Marchés et cibles

Le point de vente physique, le magasin connecté et les attentes consommateurs

Shopper : Un nouveau consommateur de lieu de vente de proximité est en train de naître. En conséquence, l’utilisation du digital est à revoir dans les lieux de vente physique.

Le e-commerce a séduit les consommateurs par son inépuisable éventail d’offres, sa documentation à foison, sa comparaison facilitée des prix et sa livraison à domicile. Grâce à lui, vous avez accès au dernier produit de votre marque préférée que vous viviez dans la Creuse, que vous n’ayez aucun moyen de locomotion ou que vous soyez handicapé. Fini le temps où une expédition dans la grande capitale régionale était nécessaire.

Les consommateurs les plus mobiles et favorisés en points de vente physiques sont également séduits. Ils utilisent désormais le magasin comme un lieu de renseignements complémentaires et de test. Ils se déplacent pour toucher, sentir – les deux sens manquants encore aux interfaces – et ressentir instinctivement si cela leur est adapté ou non.

Interfaces tactiles : est-ce vraiment que souhaite le consommateur ?
J'ai un job dans la com', par Serge-Henri Saint-Michel

Interfaces tactiles : est-ce vraiment que souhaite le consommateur ?

De plus en plus de pure-players s’interrogent sur la pertinence d’emplacements physiques et les services à proposer.
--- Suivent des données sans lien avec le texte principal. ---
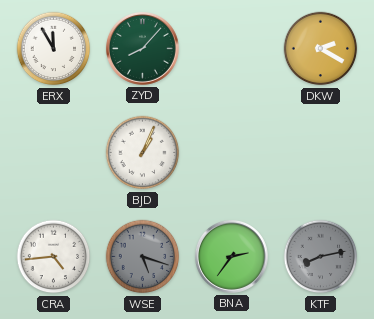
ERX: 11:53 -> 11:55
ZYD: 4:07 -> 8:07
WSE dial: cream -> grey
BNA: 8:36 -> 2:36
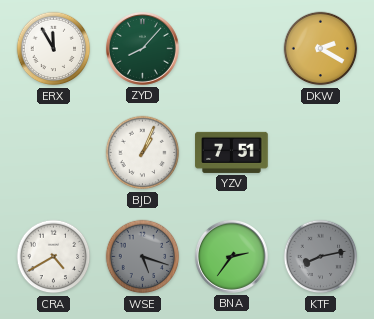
YZV: none -> 7:51
CRA: 4:44 -> 4:40
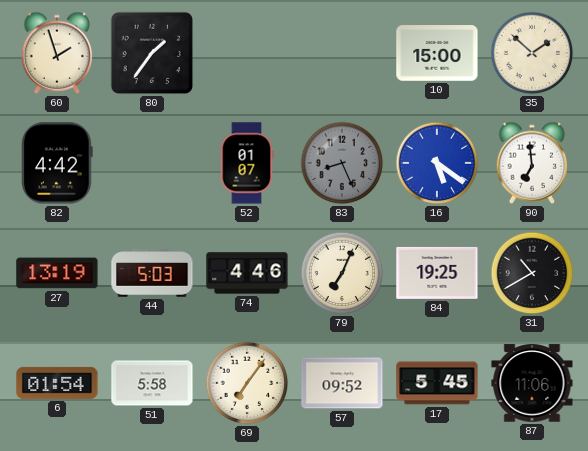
Certains ont mis en place de simples relais de livraison et d’autres de véritables points de vente.

Le click devient mortar et découvre des problématiques comme les coûts fixes d’installation, les horaires d’ouvertures et leur impact sur la masse salariale payée en euros et non en ariary malgache. Ces entreprises, bien dotées en système d’information, savent mieux utiliser le cross-canal et suivre la rentabilité de chaque « apporteur » de vente. Les conseillers de ventes en magasin notent les produits conseillés et le système d’information permet de suivre la corrélation entre la présence magasin et la vente en ligne. La rentabilité d’un magasin physique s’estime désormais avec de nouveaux indicateurs, comme sa capacité à être un relais de réassurance dans l’acte d’achat.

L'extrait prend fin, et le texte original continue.